▶ WORK INSTRUCTIONS
The reply must consist of the complete listing, reproduced exactly, with no images included.

▶ MATERIAL FOR THIS EXERCISE
● ● ● ●
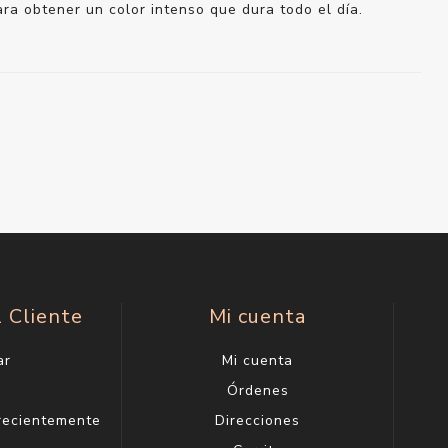
ara obtener un color intenso que dura todo el día.
l Cliente
Mi cuenta
ar
Mi cuenta
g
Órdenes
 recientemente
Direcciones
● ● ● ●
▶ RESPONSE
ara obtener un color intenso que dura todo el día.
l Cliente
Mi cuenta
ar
Mi cuenta
g
Órdenes
 recientemente
Direcciones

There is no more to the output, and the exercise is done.